The Obafemi Awolowo University, (OAU), Ile-Ife, Osun State, is conducting examinations for its students despite the ongoing Academic Staff Union of Universities (ASUU) strike.
The university commenced the second semester examination for the 2017/2018 session began on Monday – 71 days after the ASUU strike started.
However, some departments at OAU are carrying on with academic activities because their lecturers have renounced ASUU membership.
A parallel union, the Congress of Nigeria University Academics (CONUA), was born in OAU last March after lecturers broke away from ASUU following some disagreements. They claim the industrial action is not binding on them.
While lecturers loyal to ASUU have not been working, their CONUA counterparts have been attending classes. This has caused confusion among students who are now sitting for examinations in courses for which they were not well prepared.
A 400-Level Law student, who pleaded anonymity, said since the beginning of the semester, they only had an introductory class for a maritime law course he offered as most of his lecturers belonged to ASUU. He said students did not even have an outline for the course.
“I was shocked when the examination date for the course was fixed, which was released less than 48-hours to the exam day,” he said.
Another student, Dauda Nahimot, studying Botany, lamented that there was not enough time to study before the examinations were fixed, despite not having regular classes.
She said: “We should be given at least two weeks extension to cover up what we missed. Even two weeks won’t be enough; we cannot cover up for the practicals anymore. We missed more than five weeks of practicals which span three hours every week.”
Another student, simply called Tayo, faulted the organisation of examinations despite regular classes noy taking place.
“I am in my final year at Electrical and Electronics Department and we did not have the minimum of 12 weeks teaching and one compulsory lecture free week before we can proceed to examination as provided in the university regulations. The management should not in the name of stable calendar jeopardize the lives of students.
“Some departments have fixed lectures for Saturday and Sunday. Yet, students are expected to be in the examination hall the next day,” he said.
Chairman, CONUA, Dr Niyi Sunmonu, said the group was not on strike and would continue running the day-to-day activities in the school.
“We cannot generally be part of what we are not privy to. We were not taken into consideration; we were not approached on the issue. So, we can’t be part of the strike. Our members still respect statutory duties,” he said.
CONUA Secretary, Henri Oripeloye, added: “We are bound by the university rules. So if the university says exams will hold, so shall it be.”

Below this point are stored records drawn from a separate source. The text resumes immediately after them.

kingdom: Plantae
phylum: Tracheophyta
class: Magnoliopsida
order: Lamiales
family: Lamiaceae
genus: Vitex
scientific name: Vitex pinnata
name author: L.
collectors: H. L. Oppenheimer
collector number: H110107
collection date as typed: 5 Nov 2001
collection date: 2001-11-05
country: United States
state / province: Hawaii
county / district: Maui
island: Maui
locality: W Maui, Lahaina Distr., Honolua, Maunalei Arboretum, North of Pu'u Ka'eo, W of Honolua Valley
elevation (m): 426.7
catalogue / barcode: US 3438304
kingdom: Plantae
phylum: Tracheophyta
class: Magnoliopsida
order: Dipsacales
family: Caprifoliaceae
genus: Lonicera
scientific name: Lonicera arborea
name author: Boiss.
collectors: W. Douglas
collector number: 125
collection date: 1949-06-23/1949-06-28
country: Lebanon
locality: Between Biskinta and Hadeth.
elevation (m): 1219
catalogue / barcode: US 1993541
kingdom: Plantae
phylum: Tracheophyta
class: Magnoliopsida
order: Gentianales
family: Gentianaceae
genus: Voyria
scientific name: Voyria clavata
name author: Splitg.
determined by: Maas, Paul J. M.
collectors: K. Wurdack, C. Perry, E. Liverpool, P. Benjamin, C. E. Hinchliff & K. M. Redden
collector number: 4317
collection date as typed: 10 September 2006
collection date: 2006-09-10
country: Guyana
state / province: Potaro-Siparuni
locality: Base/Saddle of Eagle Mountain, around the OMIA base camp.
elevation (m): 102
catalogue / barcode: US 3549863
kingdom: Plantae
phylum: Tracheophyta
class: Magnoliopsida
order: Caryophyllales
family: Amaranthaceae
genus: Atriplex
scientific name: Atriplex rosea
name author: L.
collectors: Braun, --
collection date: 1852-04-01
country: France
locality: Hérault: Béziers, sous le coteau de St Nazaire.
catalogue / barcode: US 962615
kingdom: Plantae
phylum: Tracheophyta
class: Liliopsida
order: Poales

Commenting on the allocation of some ASUU lecturers’ courses to CONUA lecturers, he said there was nothing wrong with it, so far it is the decision of the management.
ASUU OAU: exams null and void
ASUU on its part has declared the ongoing examination invalid.
The union called the attention of both parents and students to the criteria for conducting examinations.
In a statement signed by its chairman, Adeola Egbedokun, and the general secretary, Kayode Atilade, the union faulted the decision of the school management to coerce students to sit for examination in courses where the required minimum of 75 per cent attendance as stipulated in the school regulations had not been reached.
The release further stated that the school was operating against the university regulations by organising examination after barely five weeks of lectures instead of 12 followed by a lecture-free week, and two weeks for examinations, making a total of 15 weeks for the semester.
“The current rain semester of 2017/2018 session commenced 2nd October 2018 while ASUU strike commenced on the 4th of November.
“Consequently the semester was barely five weeks at the time lectures stopped, with the implication that courses have not been fully taught,” ASUU said.
The union described as illegal, the reallocation of courses by the management to lecturers with low expertise, stating that courses were allocated based on lecturers’ areas of specialization and experience.
The union said the Vice Chancellor, Prof Eyitope Ogunbodede, as well as the Deans and Head of departments should be accountable for the implications of this action.
OAU Students’ Union Action Committee Petitions NUC
The Action Committee of OAU Students’ Union has petitioned the National Universities Commission (NUC) as regards the conduct of examinations, which has been kicked against by some students.
The Action Committee was set up after the suspension of the students’ union activities and its executives in 2017.
The petition, released by the committee and signed by the pro-tem chairman, Gbenga Oloniniran Von, said: “We wish to clearly state that upon resumption of the 2017/18 Rain semester in the university on the 2nd of October, lectures barely began at various faculties and departments until the third week of resumption.